Value Village in $30.45M tax dispute
U.S.-based retailer appeals CRA’s claims it failed to pay required amounts for 2012
TORONTO The Canada Revenue Agency and Value Village have found themselves at odds regarding the amount of taxes the thrift-store owner is obligated to pay after a private equity-backed shakeup six years ago.
Value Village Canada Inc., a subsidiary of the U.S.-based chain, lodged a notice of appeal with the Tax Court of Canada in August.
In the notice, Value Village said it had been hit with a $30.45-million reassessment by the CRA in 2017, and that the agency had invoked its general anti-avoidance rule, alleging the for-profit retailer “failed to deduct, withhold or remit tax payable by a non-resident” for 2012.
That was the year that Savers Inc., the then-parent company of Value Village, announced agreements to “recapitalize” itself with the help of two U.S. private equity firms.
Court documents show that the deal announced in 2012 was a complicated leveraged buyout that involved a number of corporate entities and the borrowing of hundreds of millions of dollars.
But in replying to Value Village’s appeal in November, the federal government alleged there had also been a series of transactions that “resulted, directly or indirectly, in a tax benefit,” namely the “avoidance” of withholding tax charged on amounts paid or credited to non-residents, such as dividends.
The same reply shows that the federal government took issue with one of the steps taken to implement the leveraged buyout.
Instead of transferring the shares of the old Value Village Canada entity to the new Canadian entity directly, they were first shifted to a U.S. LP, which was then sold to the new Canadian entity for a “consideration” of $1.015 billion in the form of two promissory notes.
The federal government said that if the shares of Value Village Canada’s predecessor had been transferred directly, the $1.015 billion would have been deemed a taxable dividend.
Inserting the U.S. LP into the deal, the government alleged, was “not necessary except for obtaining the tax benefit.”
The reply also alleged that the transactions could “reasonably be considered” to have directly or indirectly resulted in a “misuse and abuse” of sections of the Income Tax Act that it said are intended to restrict the amount of surplus and retained earnings that can be extracted from a company tax-free.
In addition to the $30.45-million reassessment, Value Village said in its notice that the CRA had also moved to reduce the paid-up capital of its common shares from $406 million to nothing, “for surplus repatriation purposes only.”
The company appealed to have the CRA’s assessment and determination vacated.
When asked for comment in November, a spokesperson for Value Village pointed the Financial Post towards the company’s tax court appeal, which disputes the CRA’s view of the transactions.
“When one reviews the reasons for implementing each of those steps, it is clear that business and U.S. tax considerations drove their implementation,” Value Village’s notice of appeal said. “The Canadian tax aspects were always subordinate to or incidental to the other objectives.”
The tax-court documents say the shares of Value Village Canada are indirectly owned by a Washington state-based holding company called S-Evergreen.

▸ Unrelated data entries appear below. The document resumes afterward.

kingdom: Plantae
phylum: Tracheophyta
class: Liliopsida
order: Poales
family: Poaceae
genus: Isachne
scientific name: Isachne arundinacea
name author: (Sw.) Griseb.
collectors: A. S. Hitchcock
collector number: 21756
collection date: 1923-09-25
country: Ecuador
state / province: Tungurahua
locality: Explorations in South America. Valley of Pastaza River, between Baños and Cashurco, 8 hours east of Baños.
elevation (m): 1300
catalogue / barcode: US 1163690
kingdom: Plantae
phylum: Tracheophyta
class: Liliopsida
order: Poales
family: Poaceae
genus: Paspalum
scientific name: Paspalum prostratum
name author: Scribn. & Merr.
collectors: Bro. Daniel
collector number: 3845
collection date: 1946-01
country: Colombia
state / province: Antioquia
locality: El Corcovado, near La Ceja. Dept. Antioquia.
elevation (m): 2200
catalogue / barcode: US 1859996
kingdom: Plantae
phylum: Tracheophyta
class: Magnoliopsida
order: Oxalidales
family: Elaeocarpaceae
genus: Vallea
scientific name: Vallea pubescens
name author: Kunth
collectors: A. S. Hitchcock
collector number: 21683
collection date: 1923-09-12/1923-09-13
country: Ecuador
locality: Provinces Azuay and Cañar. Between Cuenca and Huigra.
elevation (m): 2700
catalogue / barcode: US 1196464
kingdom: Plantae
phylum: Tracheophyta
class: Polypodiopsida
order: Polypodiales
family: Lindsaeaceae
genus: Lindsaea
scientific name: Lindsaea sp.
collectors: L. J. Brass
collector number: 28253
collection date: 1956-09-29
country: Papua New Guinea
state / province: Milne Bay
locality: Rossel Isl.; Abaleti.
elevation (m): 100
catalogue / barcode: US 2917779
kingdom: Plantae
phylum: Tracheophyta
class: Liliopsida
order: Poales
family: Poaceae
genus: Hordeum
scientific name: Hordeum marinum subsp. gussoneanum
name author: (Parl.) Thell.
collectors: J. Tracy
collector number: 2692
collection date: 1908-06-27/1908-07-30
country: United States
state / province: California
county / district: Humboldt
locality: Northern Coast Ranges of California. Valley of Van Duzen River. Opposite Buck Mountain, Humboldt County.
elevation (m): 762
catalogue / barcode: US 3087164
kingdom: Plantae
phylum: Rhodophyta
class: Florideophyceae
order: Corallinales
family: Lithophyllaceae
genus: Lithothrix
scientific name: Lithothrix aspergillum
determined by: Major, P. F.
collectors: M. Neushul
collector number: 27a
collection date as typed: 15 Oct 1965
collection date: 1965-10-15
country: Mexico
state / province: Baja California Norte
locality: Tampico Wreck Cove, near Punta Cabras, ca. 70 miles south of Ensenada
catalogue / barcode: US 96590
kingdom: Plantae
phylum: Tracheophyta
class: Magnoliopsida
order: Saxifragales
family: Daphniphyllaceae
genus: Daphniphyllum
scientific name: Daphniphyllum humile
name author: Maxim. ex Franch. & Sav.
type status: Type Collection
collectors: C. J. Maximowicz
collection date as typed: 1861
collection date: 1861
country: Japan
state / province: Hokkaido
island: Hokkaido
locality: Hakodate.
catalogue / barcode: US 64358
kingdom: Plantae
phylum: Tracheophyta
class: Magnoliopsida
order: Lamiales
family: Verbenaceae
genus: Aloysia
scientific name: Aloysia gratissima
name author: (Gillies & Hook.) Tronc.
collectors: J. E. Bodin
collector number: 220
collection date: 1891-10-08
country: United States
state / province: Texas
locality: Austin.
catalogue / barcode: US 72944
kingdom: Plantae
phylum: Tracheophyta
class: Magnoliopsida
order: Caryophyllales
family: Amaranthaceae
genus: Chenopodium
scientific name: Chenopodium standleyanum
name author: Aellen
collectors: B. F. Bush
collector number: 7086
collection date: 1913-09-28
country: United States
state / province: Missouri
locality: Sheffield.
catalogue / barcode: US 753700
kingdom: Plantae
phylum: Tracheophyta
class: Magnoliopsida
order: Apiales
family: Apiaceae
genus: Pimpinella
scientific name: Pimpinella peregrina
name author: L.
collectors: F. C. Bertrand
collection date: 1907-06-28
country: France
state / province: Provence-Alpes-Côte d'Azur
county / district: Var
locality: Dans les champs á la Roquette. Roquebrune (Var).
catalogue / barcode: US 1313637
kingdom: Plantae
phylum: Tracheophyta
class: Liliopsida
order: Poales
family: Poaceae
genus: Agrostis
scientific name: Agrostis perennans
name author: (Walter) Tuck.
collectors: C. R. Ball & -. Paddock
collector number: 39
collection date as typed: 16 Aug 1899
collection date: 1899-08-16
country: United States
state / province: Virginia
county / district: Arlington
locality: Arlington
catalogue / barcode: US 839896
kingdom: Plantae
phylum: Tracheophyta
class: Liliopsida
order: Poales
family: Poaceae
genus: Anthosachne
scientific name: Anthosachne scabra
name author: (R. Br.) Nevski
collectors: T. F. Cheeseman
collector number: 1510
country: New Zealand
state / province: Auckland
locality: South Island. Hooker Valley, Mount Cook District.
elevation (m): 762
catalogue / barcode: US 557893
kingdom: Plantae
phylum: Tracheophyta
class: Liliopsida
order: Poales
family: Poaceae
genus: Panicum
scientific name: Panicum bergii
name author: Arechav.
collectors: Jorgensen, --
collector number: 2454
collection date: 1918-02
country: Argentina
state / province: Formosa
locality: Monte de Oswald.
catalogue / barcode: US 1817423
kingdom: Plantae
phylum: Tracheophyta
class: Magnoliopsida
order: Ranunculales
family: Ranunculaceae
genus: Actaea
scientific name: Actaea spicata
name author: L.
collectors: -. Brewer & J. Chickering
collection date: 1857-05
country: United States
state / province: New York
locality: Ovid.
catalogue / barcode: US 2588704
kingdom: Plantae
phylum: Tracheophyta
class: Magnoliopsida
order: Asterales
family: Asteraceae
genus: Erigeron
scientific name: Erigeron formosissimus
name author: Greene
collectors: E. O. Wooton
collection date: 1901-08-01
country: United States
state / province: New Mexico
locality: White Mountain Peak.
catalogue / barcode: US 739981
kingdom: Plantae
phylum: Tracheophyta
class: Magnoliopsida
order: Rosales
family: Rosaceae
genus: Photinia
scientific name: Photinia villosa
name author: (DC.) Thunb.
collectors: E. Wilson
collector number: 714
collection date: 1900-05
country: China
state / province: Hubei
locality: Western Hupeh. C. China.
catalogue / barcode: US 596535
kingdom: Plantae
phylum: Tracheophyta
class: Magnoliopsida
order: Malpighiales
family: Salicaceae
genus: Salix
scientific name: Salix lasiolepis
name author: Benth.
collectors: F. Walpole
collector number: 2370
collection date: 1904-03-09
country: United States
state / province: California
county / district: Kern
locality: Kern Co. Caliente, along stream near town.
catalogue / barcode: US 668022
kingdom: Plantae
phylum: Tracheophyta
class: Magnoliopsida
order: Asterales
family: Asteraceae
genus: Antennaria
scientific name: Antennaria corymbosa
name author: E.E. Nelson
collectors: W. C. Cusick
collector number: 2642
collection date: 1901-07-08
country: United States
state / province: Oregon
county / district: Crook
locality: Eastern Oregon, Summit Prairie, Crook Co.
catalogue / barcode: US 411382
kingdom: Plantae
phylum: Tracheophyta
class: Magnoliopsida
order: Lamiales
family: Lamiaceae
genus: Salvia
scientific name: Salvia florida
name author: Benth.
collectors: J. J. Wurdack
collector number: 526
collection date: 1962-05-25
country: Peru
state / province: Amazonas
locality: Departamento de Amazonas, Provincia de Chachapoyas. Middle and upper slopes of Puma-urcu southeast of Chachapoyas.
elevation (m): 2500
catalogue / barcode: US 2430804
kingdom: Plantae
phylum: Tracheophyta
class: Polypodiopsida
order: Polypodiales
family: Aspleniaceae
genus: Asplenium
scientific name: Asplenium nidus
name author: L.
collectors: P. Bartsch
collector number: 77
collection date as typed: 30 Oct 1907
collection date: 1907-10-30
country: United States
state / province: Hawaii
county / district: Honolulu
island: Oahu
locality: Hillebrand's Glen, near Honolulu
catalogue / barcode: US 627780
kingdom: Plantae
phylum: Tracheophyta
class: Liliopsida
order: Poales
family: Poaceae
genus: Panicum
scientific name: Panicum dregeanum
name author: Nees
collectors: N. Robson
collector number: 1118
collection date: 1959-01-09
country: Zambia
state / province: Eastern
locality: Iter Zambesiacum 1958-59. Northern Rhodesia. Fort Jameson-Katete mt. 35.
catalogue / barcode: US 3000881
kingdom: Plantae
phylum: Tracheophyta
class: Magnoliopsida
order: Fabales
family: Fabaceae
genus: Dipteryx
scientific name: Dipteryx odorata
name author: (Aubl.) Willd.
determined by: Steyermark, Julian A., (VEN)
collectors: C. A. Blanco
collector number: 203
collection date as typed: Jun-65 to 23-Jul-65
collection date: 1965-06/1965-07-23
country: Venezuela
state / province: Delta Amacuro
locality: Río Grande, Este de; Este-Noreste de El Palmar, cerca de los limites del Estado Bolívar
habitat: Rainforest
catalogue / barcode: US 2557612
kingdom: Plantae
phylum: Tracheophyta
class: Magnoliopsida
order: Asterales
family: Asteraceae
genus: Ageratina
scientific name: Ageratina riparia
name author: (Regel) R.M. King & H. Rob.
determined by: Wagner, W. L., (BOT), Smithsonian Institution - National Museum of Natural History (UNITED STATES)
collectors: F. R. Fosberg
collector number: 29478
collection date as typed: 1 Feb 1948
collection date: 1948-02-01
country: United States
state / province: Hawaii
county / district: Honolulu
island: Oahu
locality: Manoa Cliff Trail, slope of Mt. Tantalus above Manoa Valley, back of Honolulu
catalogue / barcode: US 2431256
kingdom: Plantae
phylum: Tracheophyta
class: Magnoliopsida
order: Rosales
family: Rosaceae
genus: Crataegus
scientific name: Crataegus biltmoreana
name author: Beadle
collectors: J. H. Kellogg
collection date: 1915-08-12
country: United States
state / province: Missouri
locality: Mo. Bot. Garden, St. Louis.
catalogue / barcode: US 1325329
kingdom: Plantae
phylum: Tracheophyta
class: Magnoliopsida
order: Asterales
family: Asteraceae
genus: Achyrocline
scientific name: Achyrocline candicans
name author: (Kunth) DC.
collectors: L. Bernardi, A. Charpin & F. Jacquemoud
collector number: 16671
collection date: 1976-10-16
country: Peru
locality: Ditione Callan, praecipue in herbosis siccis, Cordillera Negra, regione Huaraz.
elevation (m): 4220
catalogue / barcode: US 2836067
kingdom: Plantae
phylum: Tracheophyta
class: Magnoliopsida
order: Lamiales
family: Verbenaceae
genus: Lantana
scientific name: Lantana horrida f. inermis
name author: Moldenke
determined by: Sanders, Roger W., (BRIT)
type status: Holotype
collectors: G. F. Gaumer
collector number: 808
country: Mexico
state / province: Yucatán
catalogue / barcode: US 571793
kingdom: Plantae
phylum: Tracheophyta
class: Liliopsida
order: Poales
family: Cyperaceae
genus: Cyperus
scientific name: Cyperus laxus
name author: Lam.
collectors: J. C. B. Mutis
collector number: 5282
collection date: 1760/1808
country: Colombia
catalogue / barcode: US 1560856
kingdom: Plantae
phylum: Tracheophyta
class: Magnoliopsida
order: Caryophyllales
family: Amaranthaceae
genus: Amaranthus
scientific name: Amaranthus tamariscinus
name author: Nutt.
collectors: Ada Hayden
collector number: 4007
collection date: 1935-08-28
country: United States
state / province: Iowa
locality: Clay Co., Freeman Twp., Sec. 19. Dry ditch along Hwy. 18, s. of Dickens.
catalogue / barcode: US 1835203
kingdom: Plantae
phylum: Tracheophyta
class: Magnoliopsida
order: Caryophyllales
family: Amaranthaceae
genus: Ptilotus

The spokesperson said the overall ownership of Value Village, one of Canada’s largest retailers of used goods, is a mix of the two private-equity firms, as well as the company’s former chairman and its management.
Neither side’s claims have been proven in court at this point.
The federal government is alleging Value Village’s move to implement a leveraged buyout in 2012 resulted in “misuse and abuse” of parts of the Income Tax Act, with transactions that “resulted, directly or indirectly, in a tax benefit.” The U.S. retailer is appealing the claims.